OK, Korea. Alright then.

 

            I wish there was a first thing I noticed, something so immediately and insistently different that I just had to share it right away. But there isn’t. Instead, things are different here in a million little ways that add up to something completely alien.

           They don’t do sizes in coffee shops. If you want a coffee or a latte, you get one small 8 OZ cup no matter what. It’s pretty expensive, at least compared to everything else. I just got back from lunch, where I had a bowl of udon noodle soup with fried tofu, a sushi roll (they don’t call it sushi, which is something different, but there was seaweed, rice and crab) and a drink, which came out to under $6 American, or 5,600 Won. A coffee will run you about as much as an American Starbucks, but when you can get a three course meal for the same amount, it starts to feel pretty steep.

            Also, no tipping. They don’t tip here. Some restaurants, but by no means all, will leave a tip jar on the bar, but tipping for service is neither required nor expected. I still feel guilty dropping a 10,000 Won bill for a 9,500 Won meal then waiting for change, but the one time I tried to leave something on the table the waiter ran after me and gave it back. Oh well, when in Rome I guess.

The Koreans are largely friendly, though there is a definite strain of xenophobia in the country. They have spent their entire history as a consolation prize in the endless war between China and Japan, with each country taking turns occupying the peninsula in accordance with a rise or fall in their military fortunes. The Japanese had them last, and there is still a lot of bitterness about WW2 around here. Some of my students have helpfully explained the perils of trusting the inherently devious Japanese, and none of them particularly like the half Japanese kid in the class, the poor guy.

Their work ethic is incredible, and I’m sure I’ll have a lot to say about it later, but for now I’ll just let everyone know that the Korean people have collectively discovered a miraculous new synthetic material. It is harder than diamond or quartz, and completely resistant to any pressure applied to it. Instead of using this new material to enhance their space program, or even as a form of body armor, they have decided to make their mattresses out of it. I can only assume that they mistrust a comfortable night’s sleep, regarding it as a gateway to sloth and idleness.

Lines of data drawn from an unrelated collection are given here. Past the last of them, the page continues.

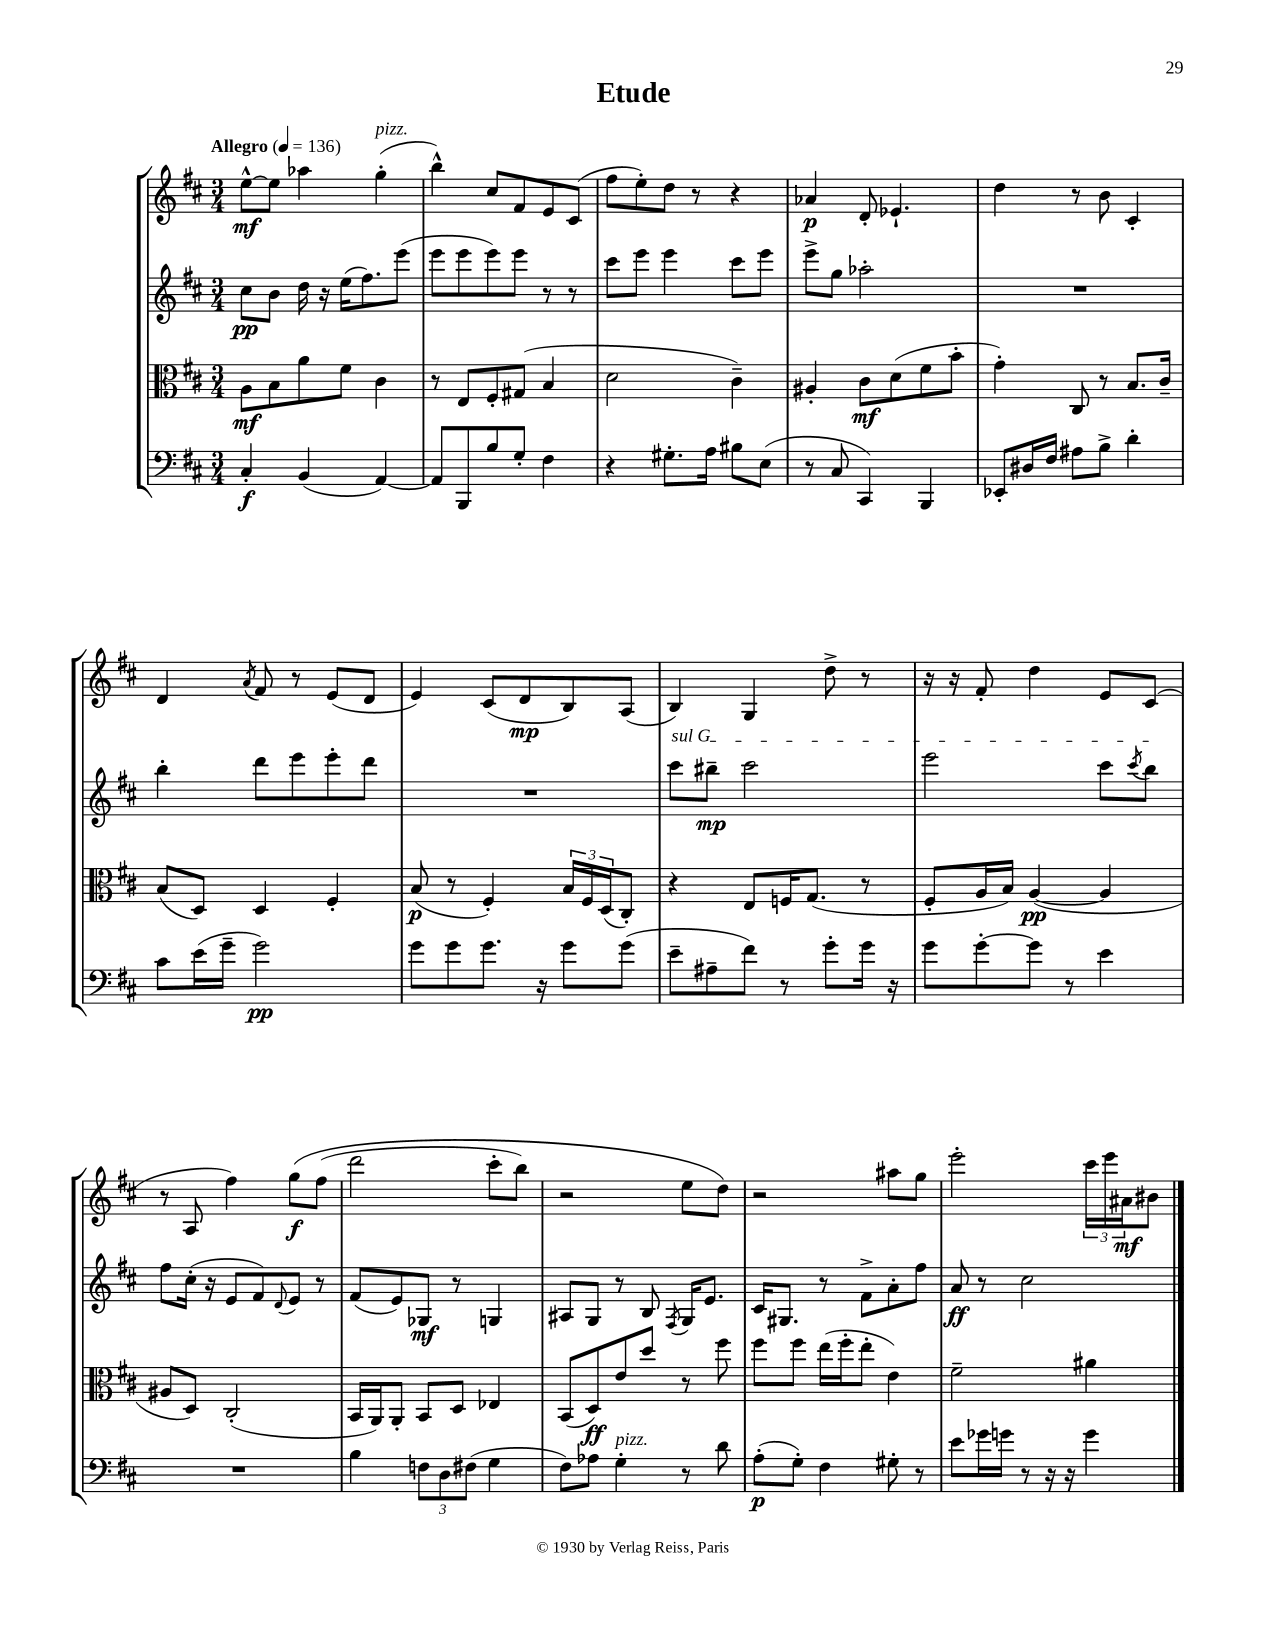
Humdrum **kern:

**kern	**dynam	**kern	**dynam	**kern	**dynam	**kern	**dynam
*part4	*part4	*part3	*part3	*part2	*part2	*part1	*part1
*staff4	*staff4	*staff3	*staff3	*staff2	*staff2	*staff1	*staff1
*clefF4	*	*clefC3	*	*clefG2	*	*clefG2	*
*k[f#c#]	*	*k[f#c#]	*	*k[f#c#]	*	*k[f#c#]	*
*M3/4	*	*M3/4	*	*M3/4	*	*M3/4	*
*MM136	*	*MM136	*	*MM136	*	*MM136	*
=1	=1	=1	=1	=1	=1	=1	=1
!	!	!	!	!	!	!LO:TX:a:B:t=Allegro	!
4C#'/	f	8A\L	mf	8cc#\L	pp	[8ee^^\L	mf
.	.	8B\	.	8b\J	.	8ee\J]	.
(4BB/	.	8a\	.	16dd\	.	4aa-X\	.
.	.	.	.	16r	.	.	.
.	.	8f#\J	.	(16ee\KL	.	.	.
.	.	.	.	8.ff#\)	.	.	.
!	!	!	!	!	!	!LO:TX:a:i:t=pizz.	!
[4AA/)	.	4c#\	.	.	.	(4gg'\	.
.	.	.	.	(8eee\J	.	.	.
=2	=2	=2	=2	=2	=2	=2	=2
8AA/L]	.	8r	.	8eee\L	.	4bb^^\)	.
8BBB/	.	8E/L	.	8eee\	.	.	.
8B/	.	8F#'/	.	8eee\)	.	8cc#/L	.
8G'/J	.	(8G#X/J	.	8eee\J	.	8f#/	.
4F#\	.	4B/	.	8r	.	8e/	.
.	.	.	.	8r	.	(8c#/J	.
=3	=3	=3	=3	=3	=3	=3	=3
4r	.	2d\	.	8ccc#\L	.	8ff#\L	.
.	.	.	.	8eee\J	.	8ee'\)	.
8.G#X'\L	.	.	.	4eee\	.	8dd\J	.
.	.	.	.	.	.	8r	.
16A\Jk	.	.	.	.	.	.	.
8B#X\L	.	4c#~\)	.	8ccc#\L	.	4r	.
(8E\J	.	.	.	8eee\J	.	.	.
=4	=4	=4	=4	=4	=4	=4	=4
8r	.	4A#X'/	.	8eee^\L	.	4a-X/	p
8C#/	.	.	.	8gg\J	.	.	.
4CC#/)	.	8c#\L	mf	2aa-X'\	.	8d'/	.
.	.	(8d\	.	.	.	4.e-X`/	.
4BBB/	.	8f#\	.	.	.	.	.
.	.	8b'\J	.	.	.	.	.
=5	=5	=5	=5	=5	=5	=5	=5
8EE-X'/L	.	4g'\)	.	2.r	.	4dd\	.
16D#X/L	.	.	.	.	.	.	.
16F#/JJ	.	.	.	.	.	.	.
8A#X\L	.	8C#/	.	.	.	8r	.
8B^\J	.	8r	.	.	.	8b\	.
4d'\	.	8.B/L	.	.	.	4c#'/	.
.	.	16c#~/Jk	.	.	.	.	.
!!LO:LB:g=z
=6	=6	=6	=6	=6	=6	=6	=6
8c#\L	.	(8B/L	.	4bb'\	.	4d/	.
(16e\L	.	8D/J)	.	.	.	.	.
16g~\JJ	.	.	.	.	.	.	.
.	.	.	.	.	.	8qa/	.
2g\)	pp	4D/	.	8ddd\L	.	8f#/	.
.	.	.	.	8eee\	.	8r	.
.	.	4F#'/	.	8eee'\	.	(8e/L	.
.	.	.	.	8ddd\J	.	8d/J	.
=7	=7	=7	=7	=7	=7	=7	=7
8g\L	.	(8B/	p	2.r	.	4e/)	.
8g\	.	8r	.	.	.	.	.
8.g\J	.	4F#'/)	.	.	.	(8c#/L	.
.	.	.	.	.	.	8d/	mp
16r	.	.	.	.	.	.	.
8g\L	.	24B/LL	.	.	.	8B/)	.
.	.	24F#/	.	.	.	.	.
.	.	(24D/J	.	.	.	.	.
(8g\J	.	8C#'/J)	.	.	.	(8A/J	.
=8	=8	=8	=8	=8	=8	=8	=8
!	!	!	!	!LO:TX:a:i:t=sul G	!	!	!
8e~\L	.	4r	.	8ccc#\L	.	4B/)	.
8A#X~\	.	.	.	8bb#X~\J	mp	.	.
8f#\J)	.	8E/L	.	2ccc#\	.	4G/	.
8r	.	16Fn/K	.	.	.	.	.
.	.	(8.G/J	.	.	.	.	.
8g'\L	.	.	.	.	.	8dd^\	.
16g\Jk	.	8r	.	.	.	8r	.
16r	.	.	.	.	.	.	.
=9	=9	=9	=9	=9	=9	=9	=9
8g\L	.	8F#'/L	.	2eee\	.	16r	.
.	.	.	.	.	.	16r	.
[8g'\	.	16A/L	.	.	.	8f#'/	.
.	.	16B/JJ)	.	.	.	.	.
8g\J]	.	([4A/	pp	.	.	4dd\	.
8r	.	.	.	.	.	.	.
4e\	.	4A/]	.	8ccc#\L	.	8e/L	.
.	.	.	.	8qccc#/	.	.	.
.	.	.	.	8bb\J	.	(8c#/J	.
!!LO:LB:g=z
=10	=10	=10	=10	=10	=10	=10	=10
2.r	.	8A#X/L	.	8ff#\L	.	8r	.
.	.	8D/J)	.	(16cc#'\Jk	.	8A/	.
.	.	.	.	16r	.	.	.
.	.	(2C#'/	.	8e/L	.	4ff#\)	.
.	.	.	.	8f#/)	.	.	.
.	.	.	.	8qqd/	.	.	.
.	.	.	.	8e/J	.	(8gg\L	f
.	.	.	.	8r	.	(8ff#\J	.
=11	=11	=11	=11	=11	=11	=11	=11
4B\	.	16BB/LL	.	(8f#/L	.	2ddd\	.
.	.	16AA/J)	.	.	.	.	.
.	.	8AA'/J	.	8e/)	.	.	.
12Fn\L	.	8BB/L	.	8G-X/J	mf	.	.
12D\	.	.	.	.	.	.	.
.	.	8D/J	.	8r	.	.	.
(12F#X\J	.	.	.	.	.	.	.
4G\	.	4E-X/	.	4Gn/	.	8ccc#'\L	.
.	.	.	.	.	.	8bb\J)	.
=12	=12	=12	=12	=12	=12	=12	=12
8F#\L)	.	(8BB/L	.	8A#X/L	.	2r	.
8A-X\J	.	8D/)	ff	8G/J	.	.	.
!LO:TX:a:i:t=pizz.	!	!	!	!	!	!	!
4G'\	.	8e/	.	8r	.	.	.
.	.	8dd/J	.	8B/	.	.	.
.	.	.	.	8qF#/	.	.	.
8r	.	8r	.	16G/KL	.	8ee\L	.
.	.	.	.	8.e/J	.	.	.
8d\	.	8ff#\	.	.	.	8dd\J)	.
=13	=13	=13	=13	=13	=13	=13	=13
(8A'\L	p	8ff#\L	.	16c#/KL	.	2r	.
.	.	.	.	8.G#X/J	.	.	.
8G'\J)	.	8ff#\J	.	.	.	.	.
4F#\	.	(16ee\LL	.	8r	.	.	.
.	.	16ff#'\J	.	.	.	.	.
.	.	8ee'\J	.	8f#^\L	.	.	.
8G#X'\	.	4e\)	.	8a'\	.	8aa#X\L	.
8r	.	.	.	8ff#\J	.	8gg\J	.
=14	=14	=14	=14	=14	=14	=14	=14
8e\L	.	2f#~\	.	8a/	ff	2eee'\	.
16g-X\L	.	.	.	8r	.	.	.
16gn\JJ	.	.	.	.	.	.	.
8r	.	.	.	2cc#\	.	.	.
16r	.	.	.	.	.	.	.
16r	.	.	.	.	.	.	.
4g\	.	4a#X\	.	.	.	24ccc#\LL	.
.	.	.	.	.	.	24eee\	.
.	.	.	.	.	.	24a#X\J	mf
.	.	.	.	.	.	8b#X\J	.
==	==	==	==	==	==	==	==
*-	*-	*-	*-	*-	*-	*-	*-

I’m going to have to save most of my cultural observations for later, since it’s almost time for me to head to work and do my part to mold young Korean minds. I’ll only say that I am exploring and learning new things each day. I have been spending a lot of time with my predecessor, Molly a 23-year-old Tennesseean (Tennesseeite? Tenneseeian? She’s from Tennessee) who is basically straight out of central casting as the sweet, pretty southern girl. She leaves tomorrow, and I will definitely miss her.